İzmir Yerel Gündem 21 çalışmalarında İstanbul Habitat II toplantısı için, 1996 yılından başlayarak risk ve kriz yönetimi üzerine konuyu önemseyip çalışırken, aslında İzmir’de 1688 yıllarında tahmini 7.3 ile tsunami yaratan Basmane'ye kadar denizin taştığı ve bugün olmayan Yenikale’nin surları üzerinden aşan ve aştığına göre en az 10 metre dalga yaptığı düşünülebilen bir deprem yaşandığını bilmekteyiz.
Bugünkü terminolojiyle tsunami yaşanmıştı. Birkaç yıl önce uluslararası risk öngörülerinde Türkiye’de yüzde 30 tsunami ve yüzde 60 deprem tehlikesi var bilgisini bir toplantıda söylediğimde, “komiklik yaptığım” düşünülse de, bilim insanlarının misyonunun gerektiğinde ayağını yere vurup, “dönen budur” demek olduğunu bilmekteyiz.
AFAD'IN UYARISI
AFAD (Afet ve Acil Durum Yönetimi Başkanlığı) gecikmeyle, 15.37’den başlamak üzere, 15.44 ile devam eden “ışıklı tabelalardan”, acil değilse araba kullanmama mesajı geçmiş, ancak bu çok önemli mesaja uyulmamış ve hatta ‘aracına bin yolları tıka ve ihtiyacı olana kişilere ulaşılmasın” diye anlaşıldığı düşüncesine yol açacak şekilde ulaşım ağları kilitlenmiştir. Polisimiz, 16.20 gibi emniyet şeridini kontrol altına almıştır. Sürücülerin geçiş hakkı olmadığı halde, emniyet şeridini kullandığını bu tedbirden anlamak gerekmektedir. İzmir gibi eğitimli nüfusa sahip bir ilimizin “Bornova ve Bayraklı” bölgesinde ortaya çıkan yığılma anlaşılır gibidir. Nüfus baskısı… 35 plaka dışında İzmir ilinde bütün plakaların ayni anda görülebildiği bir ulaşım alanında bulunmaktayız. Bu durumda Türkiye örneklemi olarak olguları, İzmir üzerinden rahatlıkla inceleyebiliriz.
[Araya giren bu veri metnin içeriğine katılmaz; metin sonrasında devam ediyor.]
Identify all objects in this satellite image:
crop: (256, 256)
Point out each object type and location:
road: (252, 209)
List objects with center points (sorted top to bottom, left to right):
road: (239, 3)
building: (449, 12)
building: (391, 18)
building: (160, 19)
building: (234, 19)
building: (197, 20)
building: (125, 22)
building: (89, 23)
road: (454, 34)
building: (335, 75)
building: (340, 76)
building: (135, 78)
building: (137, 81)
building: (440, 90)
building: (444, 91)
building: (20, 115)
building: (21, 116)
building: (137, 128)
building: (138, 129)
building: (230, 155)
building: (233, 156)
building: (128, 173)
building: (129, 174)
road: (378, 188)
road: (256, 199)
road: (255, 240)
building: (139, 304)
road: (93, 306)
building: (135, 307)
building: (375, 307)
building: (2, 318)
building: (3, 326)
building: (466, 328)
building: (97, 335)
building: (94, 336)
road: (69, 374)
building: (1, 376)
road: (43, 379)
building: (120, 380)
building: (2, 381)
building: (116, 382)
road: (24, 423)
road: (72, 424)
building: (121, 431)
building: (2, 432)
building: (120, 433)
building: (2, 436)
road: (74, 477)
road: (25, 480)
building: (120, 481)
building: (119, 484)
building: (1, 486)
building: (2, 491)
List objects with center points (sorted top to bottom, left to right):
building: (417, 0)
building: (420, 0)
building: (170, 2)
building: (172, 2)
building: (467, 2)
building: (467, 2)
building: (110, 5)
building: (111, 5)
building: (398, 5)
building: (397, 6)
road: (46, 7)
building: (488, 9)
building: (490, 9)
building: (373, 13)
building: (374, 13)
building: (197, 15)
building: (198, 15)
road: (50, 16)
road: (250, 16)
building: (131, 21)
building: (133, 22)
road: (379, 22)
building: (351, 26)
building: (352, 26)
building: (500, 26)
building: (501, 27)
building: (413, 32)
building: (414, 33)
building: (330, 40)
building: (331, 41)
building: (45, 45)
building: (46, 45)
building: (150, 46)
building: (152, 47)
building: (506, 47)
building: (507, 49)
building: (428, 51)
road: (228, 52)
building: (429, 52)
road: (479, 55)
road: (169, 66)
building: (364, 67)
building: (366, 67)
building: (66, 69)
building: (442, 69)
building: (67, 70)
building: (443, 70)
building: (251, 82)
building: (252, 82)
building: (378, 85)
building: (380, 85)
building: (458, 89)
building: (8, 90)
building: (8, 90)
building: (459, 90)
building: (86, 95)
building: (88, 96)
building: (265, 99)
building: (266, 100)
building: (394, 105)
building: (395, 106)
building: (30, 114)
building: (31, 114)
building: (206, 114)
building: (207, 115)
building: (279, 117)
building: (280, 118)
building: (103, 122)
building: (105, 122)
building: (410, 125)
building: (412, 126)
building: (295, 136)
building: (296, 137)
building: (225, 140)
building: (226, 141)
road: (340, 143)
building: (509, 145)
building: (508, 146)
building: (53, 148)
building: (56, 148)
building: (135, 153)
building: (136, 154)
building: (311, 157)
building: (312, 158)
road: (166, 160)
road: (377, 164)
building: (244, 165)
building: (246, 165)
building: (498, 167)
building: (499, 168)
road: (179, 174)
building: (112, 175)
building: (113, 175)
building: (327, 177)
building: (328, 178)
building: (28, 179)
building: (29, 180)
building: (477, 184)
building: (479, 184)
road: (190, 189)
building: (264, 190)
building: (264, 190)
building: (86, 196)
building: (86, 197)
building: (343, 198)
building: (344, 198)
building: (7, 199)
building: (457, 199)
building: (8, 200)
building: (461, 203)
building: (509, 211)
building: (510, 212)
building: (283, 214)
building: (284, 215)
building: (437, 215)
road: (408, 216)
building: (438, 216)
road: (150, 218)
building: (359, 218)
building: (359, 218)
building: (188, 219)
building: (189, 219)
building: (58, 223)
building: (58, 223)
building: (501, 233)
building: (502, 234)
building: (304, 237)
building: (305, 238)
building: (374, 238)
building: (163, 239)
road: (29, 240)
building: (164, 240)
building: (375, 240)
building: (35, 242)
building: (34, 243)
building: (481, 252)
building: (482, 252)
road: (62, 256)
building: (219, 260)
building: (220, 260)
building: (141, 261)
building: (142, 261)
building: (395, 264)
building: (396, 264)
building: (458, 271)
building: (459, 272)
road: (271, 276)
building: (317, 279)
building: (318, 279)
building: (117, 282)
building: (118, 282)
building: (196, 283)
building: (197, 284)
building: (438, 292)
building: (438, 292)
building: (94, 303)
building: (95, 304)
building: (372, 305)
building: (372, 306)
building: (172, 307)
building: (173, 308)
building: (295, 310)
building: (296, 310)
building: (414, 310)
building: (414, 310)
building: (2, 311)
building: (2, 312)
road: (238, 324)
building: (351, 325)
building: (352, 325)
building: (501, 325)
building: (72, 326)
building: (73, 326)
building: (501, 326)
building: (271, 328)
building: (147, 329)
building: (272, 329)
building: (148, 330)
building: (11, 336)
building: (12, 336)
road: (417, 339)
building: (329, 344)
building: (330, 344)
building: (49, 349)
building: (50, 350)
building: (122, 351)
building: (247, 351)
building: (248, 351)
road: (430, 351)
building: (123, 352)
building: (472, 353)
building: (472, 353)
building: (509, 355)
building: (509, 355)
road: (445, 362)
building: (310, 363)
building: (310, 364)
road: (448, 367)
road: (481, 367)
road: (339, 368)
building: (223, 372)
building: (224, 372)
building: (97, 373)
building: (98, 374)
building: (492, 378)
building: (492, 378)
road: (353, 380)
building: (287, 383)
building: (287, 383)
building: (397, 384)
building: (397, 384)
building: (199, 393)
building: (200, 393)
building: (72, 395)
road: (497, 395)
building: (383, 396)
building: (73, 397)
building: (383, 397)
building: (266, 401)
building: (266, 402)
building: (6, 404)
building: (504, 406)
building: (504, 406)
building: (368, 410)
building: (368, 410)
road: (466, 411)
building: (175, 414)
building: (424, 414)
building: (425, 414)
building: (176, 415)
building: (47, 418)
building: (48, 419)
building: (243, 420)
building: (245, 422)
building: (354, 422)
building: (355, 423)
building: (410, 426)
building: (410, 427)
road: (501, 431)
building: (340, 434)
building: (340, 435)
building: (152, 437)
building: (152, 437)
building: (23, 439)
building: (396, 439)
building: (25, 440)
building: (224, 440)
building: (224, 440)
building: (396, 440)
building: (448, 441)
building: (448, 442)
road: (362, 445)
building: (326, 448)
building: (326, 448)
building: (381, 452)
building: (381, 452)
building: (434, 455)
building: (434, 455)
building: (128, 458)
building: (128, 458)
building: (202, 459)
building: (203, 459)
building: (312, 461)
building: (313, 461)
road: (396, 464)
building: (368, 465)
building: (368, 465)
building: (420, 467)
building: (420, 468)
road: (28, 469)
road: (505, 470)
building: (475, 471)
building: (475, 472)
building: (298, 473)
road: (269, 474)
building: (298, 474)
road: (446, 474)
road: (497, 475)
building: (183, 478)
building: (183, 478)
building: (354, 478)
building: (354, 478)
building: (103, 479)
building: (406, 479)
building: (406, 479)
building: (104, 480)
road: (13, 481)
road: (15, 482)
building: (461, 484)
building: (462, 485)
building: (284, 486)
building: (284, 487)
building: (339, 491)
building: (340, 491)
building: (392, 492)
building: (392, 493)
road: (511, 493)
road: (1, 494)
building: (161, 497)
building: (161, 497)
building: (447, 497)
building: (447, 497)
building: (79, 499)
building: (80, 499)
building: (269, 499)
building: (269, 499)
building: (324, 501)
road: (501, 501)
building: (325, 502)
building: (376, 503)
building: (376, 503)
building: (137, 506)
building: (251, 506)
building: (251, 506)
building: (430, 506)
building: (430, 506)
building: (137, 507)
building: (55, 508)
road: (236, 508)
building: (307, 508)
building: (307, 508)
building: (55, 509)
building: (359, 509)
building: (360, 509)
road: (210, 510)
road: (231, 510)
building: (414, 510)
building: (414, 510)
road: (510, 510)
Güvendeyim, güvende misin? mesajı atma yerine, telefonla arkadaş, akraba ve tanıdık aramalarıyla gerek hatları meşgul etme, gerekse telefonun şarjının bitmesine yol açma,
Yürüme ile gidecek mesafelere araba ile gitme veya il dışına çıkma telaşı içinde trafik paniği yaratma,
Telaşla evden çıkarken, beslediği ev hayvanlarını daha çok kedileri evde kapalı bırakma,
Apartmandan çıkarken kapıyı açık bırakacak şekilde önlem almama,
Valiliğin erken uyarılarına dikkat etmeme, haber kirliliğine itibar etme,
Arama-kurtarma alanlarına gereksiz girme ve istemeden de olsa çalışmaları engelleyici ortam yaratma,
Bahse konu olan bu olgular, unutulmamalıdır ki, Covid-19 pandemi sürecinde yaşanmıştır. Bir taraftan da maske ve mesafe kuralı içinde de davranılması öngörülmektedir. Nihai tahlilde, çoğumuzun zihinsel olarak hazırlıklı olmadığı anlaşılmaktadır.
Bu süreçte kapasite artışı ile öne çıkan sektör basın mensuplarıdır. Her ne kadar, afet ile fen bilimleri dışında sağlık ve sosyal bilimler gibi diğer multi disiplinleri ciddiye almama veya disiplinlerarası konuya eğilmeme, kayıpların kök nedenini çoğu kere bütünleşik göstermeme gibi bir siyaset sürdürseler de, giderek daha fazla, afet yönetimini alandan aktarma ve doğru soruları sorma konusunda oldukça tecrübe kazanıldığı dikkati çekmektedir. Ancak yine de, kamu yönetiminin yerel ve merkezi kademelenmede en önemli sorun alanı, afetlerde “ikna” konusunun hala sistematik olarak çalışılmamasıdır. Tekrar İzmirimiz yerleşiklerine geçmiş olsun dileklerimle sağlıklı günler dilerim.